Update on February 2: To assist reader-consumers after the abrupt closure on January 31 of Shelfie’s service, Kobo is stepping in with an offer to carry on the service to February 28, “so you’ll be able to access your books in your Shelfie app until that time. There’s a note with details at the Shelfie site.—Porter Anderson
By Porter Anderson, Editor-in-Chief | @Porter_Anderson
‘All I Can Say Is That It’s True’In an abrupt development on Monday evening (January 30), the Canadian ebook-and-print bundling service Shelfie has announced that it’s closing its service, effective Tuesday (January 31).
Publishing Perspectives has reached CEO and co-founder Peter Hudson, who is declining to give details at this point. Hudson says, simply, “For now about all I can say is that it’s true.” He does add an interesting, if oblique, comment: “Not much we can add at the moment other than the service is shutting down.”
Presumably, details will be forthcoming.
For some time, the Vancouver-based Shelfie—which was created as BitLit Media—has been seen as an example of perseverance and grit among publishing startups. And yet, on Monday, the site’s landing page carried this message:
“We regret to inform you that Shelfie will be ceasing operations on January 31, 2017.
“What this means for Shelfie users:
- “Our servers will be shutting down on January 31. You can re-download any DRM-free books between now and then.
- “You no longer have access to DRM (.acsm) books.
- “Your app will cease to function in a meaningful way on January 31.
“We started Shelfie with the idea of connecting books and readers and we have worked hard over the past four years to make that a reality. We are grateful for the support we have received from amazing readers like you, who have been a part of Shelfie.
“Keep reading, The Shelfie Team”
‘At Shelfie, We Love Our Data’
Perhaps one of the most bittersweet of stories from Shelfie was this conversation with Hudson almost a year ago when he described “cold calling from Canada” for three years as the “secret” of his success in attracting more than 2.100 publishers to his company.
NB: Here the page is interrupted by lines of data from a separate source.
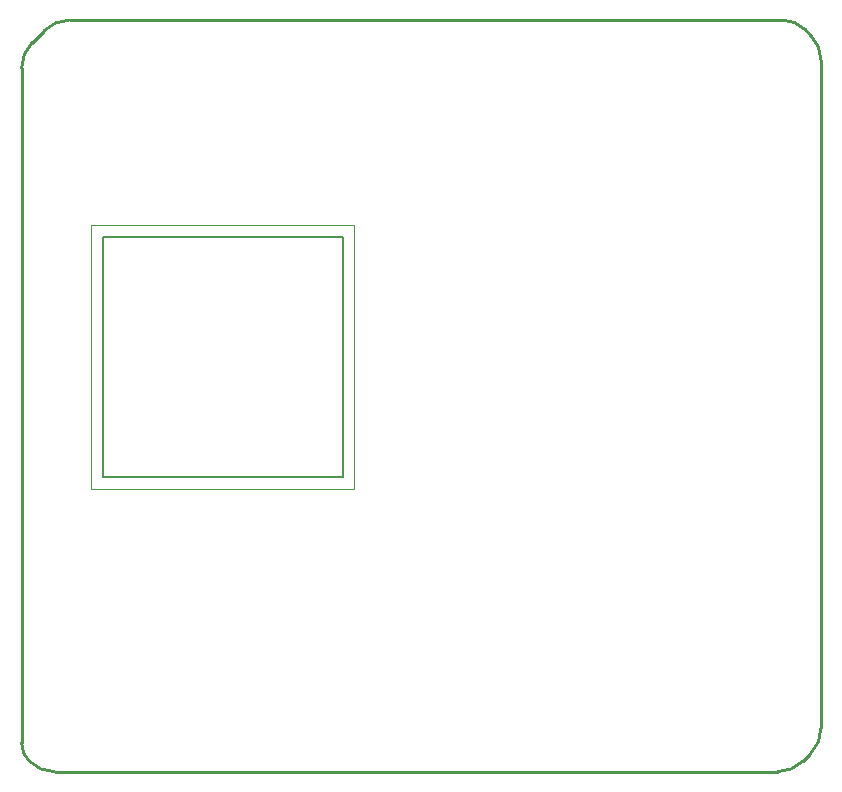
<source format=gm1>
G04 Layer_Color=16711935*
%FSLAX25Y25*%
%MOIN*%
G70*
G01*
G75*
%ADD14C,0.01000*%
%ADD15C,0.00787*%
%ADD16C,0.00394*%
D14*
X190500Y365500D02*
G03*
X181965Y361965I0J-12071D01*
G01*
X178035Y358035D02*
G03*
X174500Y349500I8535J-8535D01*
G01*
Y124485D02*
G03*
X176964Y118535I8414J0D01*
G01*
D02*
G03*
X185500Y115000I8535J8535D01*
G01*
X426500D02*
G03*
X435036Y118535I0J12071D01*
G01*
X437465Y120965D02*
G03*
X441000Y129500I-8535J8535D01*
G01*
Y352000D02*
G03*
X437465Y360536I-12071J0D01*
G01*
X435500Y362500D02*
G03*
X428257Y365500I-7243J-7243D01*
G01*
X190500D02*
X346500D01*
X178035Y358035D02*
X181965Y361965D01*
X174500Y124485D02*
Y349500D01*
X185500Y115000D02*
X426500D01*
X435036Y118535D02*
X437465Y120965D01*
X441000Y129500D02*
Y352000D01*
X435500Y362500D02*
X437465Y360536D01*
X346500Y365500D02*
X428257D01*
X190500D02*
G03*
X181965Y361965I0J-12071D01*
G01*
X178035Y358035D02*
G03*
X174500Y349500I8535J-8535D01*
G01*
Y124485D02*
G03*
X176964Y118535I8414J0D01*
G01*
D02*
G03*
X185500Y115000I8535J8535D01*
G01*
X426500D02*
G03*
X435036Y118535I0J12071D01*
G01*
X437465Y120965D02*
G03*
X441000Y129500I-8535J8535D01*
G01*
Y352000D02*
G03*
X437465Y360536I-12071J0D01*
G01*
X435500Y362500D02*
G03*
X428257Y365500I-7243J-7243D01*
G01*
X190500D02*
X346500D01*
X178035Y358035D02*
X181965Y361965D01*
X174500Y124485D02*
Y349500D01*
X185500Y115000D02*
X426500D01*
X435036Y118535D02*
X437465Y120965D01*
X441000Y129500D02*
Y352000D01*
X435500Y362500D02*
X437465Y360536D01*
X346500Y365500D02*
X428257D01*
D15*
X201500Y213222D02*
X281500D01*
Y293222D01*
X201500D02*
X281500D01*
X201500Y213222D02*
Y293222D01*
D16*
X197563Y209285D02*
X285437D01*
Y297160D01*
X197563D02*
X285437D01*
X197563Y209285D02*
Y297160D01*
M02*

</source>
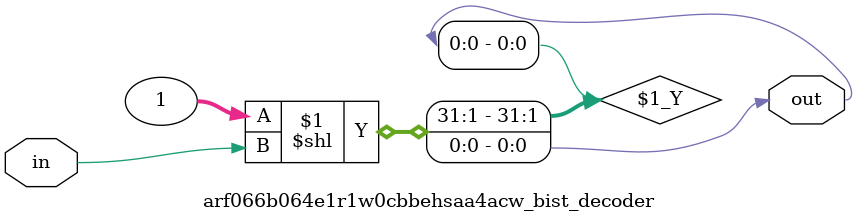
<source format=sv>

`ifndef ARF066B064E1R1W0CBBEHSAA4ACW_BIST_DECODER_SV
`define ARF066B064E1R1W0CBBEHSAA4ACW_BIST_DECODER_SV

module arf066b064e1r1w0cbbehsaa4acw_bist_decoder # (
  parameter IN_WIDTH  = 1,
  parameter OUT_WIDTH = 1
)
(
  input  logic [IN_WIDTH-1:0]  in,
  output logic [OUT_WIDTH-1:0] out
);
  
  assign out = 'b1 << in;

endmodule // arf066b064e1r1w0cbbehsaa4acw_bist_decoder

`endif // ARF066B064E1R1W0CBBEHSAA4ACW_BIST_DECODER_SV
</source>
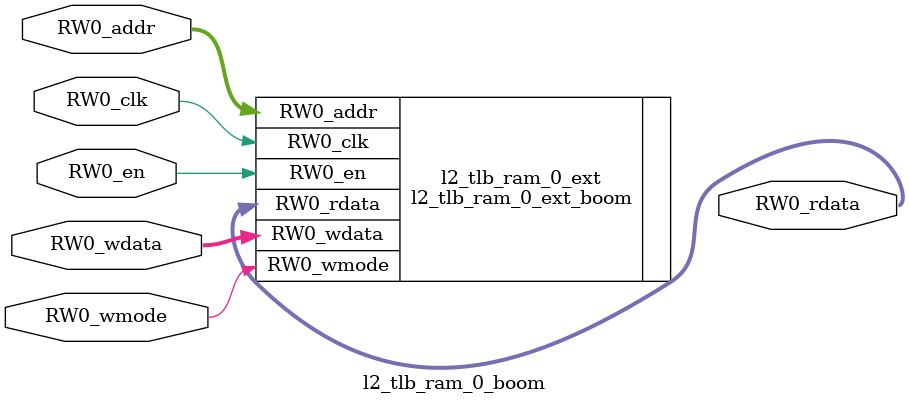
<source format=sv>
`ifndef RANDOMIZE
  `ifdef RANDOMIZE_REG_INIT
    `define RANDOMIZE
  `endif // RANDOMIZE_REG_INIT
`endif // not def RANDOMIZE
`ifndef RANDOMIZE
  `ifdef RANDOMIZE_MEM_INIT
    `define RANDOMIZE
  `endif // RANDOMIZE_MEM_INIT
`endif // not def RANDOMIZE

`ifndef RANDOM
  `define RANDOM $random
`endif // not def RANDOM

// Users can define 'PRINTF_COND' to add an extra gate to prints.
`ifndef PRINTF_COND_
  `ifdef PRINTF_COND
    `define PRINTF_COND_ (`PRINTF_COND)
  `else  // PRINTF_COND
    `define PRINTF_COND_ 1
  `endif // PRINTF_COND
`endif // not def PRINTF_COND_

// Users can define 'ASSERT_VERBOSE_COND' to add an extra gate to assert error printing.
`ifndef ASSERT_VERBOSE_COND_
  `ifdef ASSERT_VERBOSE_COND
    `define ASSERT_VERBOSE_COND_ (`ASSERT_VERBOSE_COND)
  `else  // ASSERT_VERBOSE_COND
    `define ASSERT_VERBOSE_COND_ 1
  `endif // ASSERT_VERBOSE_COND
`endif // not def ASSERT_VERBOSE_COND_

// Users can define 'STOP_COND' to add an extra gate to stop conditions.
`ifndef STOP_COND_
  `ifdef STOP_COND
    `define STOP_COND_ (`STOP_COND)
  `else  // STOP_COND
    `define STOP_COND_ 1
  `endif // STOP_COND
`endif // not def STOP_COND_

// Users can define INIT_RANDOM as general code that gets injected into the
// initializer block for modules with registers.
`ifndef INIT_RANDOM
  `define INIT_RANDOM
`endif // not def INIT_RANDOM

// If using random initialization, you can also define RANDOMIZE_DELAY to
// customize the delay used, otherwise 0.002 is used.
`ifndef RANDOMIZE_DELAY
  `define RANDOMIZE_DELAY 0.002
`endif // not def RANDOMIZE_DELAY

// Define INIT_RANDOM_PROLOG_ for use in our modules below.
`ifndef INIT_RANDOM_PROLOG_
  `ifdef RANDOMIZE
    `ifdef VERILATOR
      `define INIT_RANDOM_PROLOG_ `INIT_RANDOM
    `else  // VERILATOR
      `define INIT_RANDOM_PROLOG_ `INIT_RANDOM #`RANDOMIZE_DELAY begin end
    `endif // VERILATOR
  `else  // RANDOMIZE
    `define INIT_RANDOM_PROLOG_
  `endif // RANDOMIZE
`endif // not def INIT_RANDOM_PROLOG_

module l2_tlb_ram_0_boom(	// @[DescribedSRAM.scala:17:26]
  input  [8:0]  RW0_addr,
  input         RW0_en,
                RW0_clk,
                RW0_wmode,
  input  [44:0] RW0_wdata,
  output [44:0] RW0_rdata
);

  l2_tlb_ram_0_ext_boom l2_tlb_ram_0_ext (	// @[DescribedSRAM.scala:17:26]
    .RW0_addr  (RW0_addr),
    .RW0_en    (RW0_en),
    .RW0_clk   (RW0_clk),
    .RW0_wmode (RW0_wmode),
    .RW0_wdata (RW0_wdata),
    .RW0_rdata (RW0_rdata)
  );
endmodule


</source>
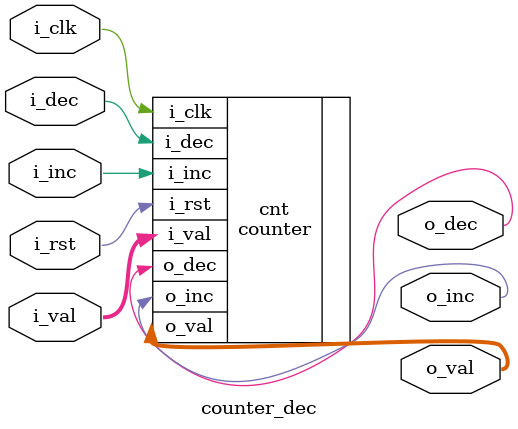
<source format=sv>
`timescale 1ns / 1ps

module counter_dec (
    i_clk,
    i_rst,
    i_val,
    i_inc,
    i_dec,
    o_val,
    o_inc,
    o_dec
    );
    
    input           i_clk;
    input           i_rst;
    input  [3:0]    i_val;
    input           i_inc;
    input           i_dec;
    output [3:0]    o_val;
    output          o_inc;
    output          o_dec;
    
    /// Счетчик
    counter # (
        .p_scale(10)
    )
    cnt (
        .i_clk  (i_clk),
        .i_rst  (i_rst),
        .i_val  (i_val),
        .i_inc  (i_inc),
        .i_dec  (i_dec),
        .o_val  (o_val),
        .o_inc  (o_inc),
        .o_dec  (o_dec)
    );

endmodule

</source>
More recently, there had been news of Harvard Book Store partnering with the startup in May and with Germany’s De Gruyter in August. This month, we’d heard from Hudson and Shelfie vice president for content Mary Alice Elcock, in an appraisal with Publishing Perspectives’ Carla Douglas of the somewhat cooled publishing startup scene.
And most recently, Hudson shared some of the indications his Shelfie consumer data for ebook subscriptions.
Shelfie’s service has been that of matching readers’ print copies of books to ebook editions that publishers would like to “bundle” for those customers, sometimes at discounted prices. The change from “BitLit” to “Shelfie” in the company’s branding came with the technology the company has used to “read” a consumer’s shelf by having the reader take a photo of the book spines on her or his bookshelf, and then informing that customer of which ebook or audiobook editions were available from various publishers. Publishers could elect to have DRM applied or not.
Clearly, one of the most attractive elements of this for a publisher could be the data that Shelfie collected on a reader who, perhaps long ago, had bought a print copy of a book—without a trace of consumer data on the transaction—and suddenly having that customer come back into view, if you will, by asking for the ebook edition.
In his most recent interview with Publishing Perspectives, Hudson noted how big a role its data-gathering capacity was playing: “At Shelfie,” he said, “we love our data.”
Shelfie in 2013 was shortlisted for The Bookseller’s FutureBook Innovation Award in London.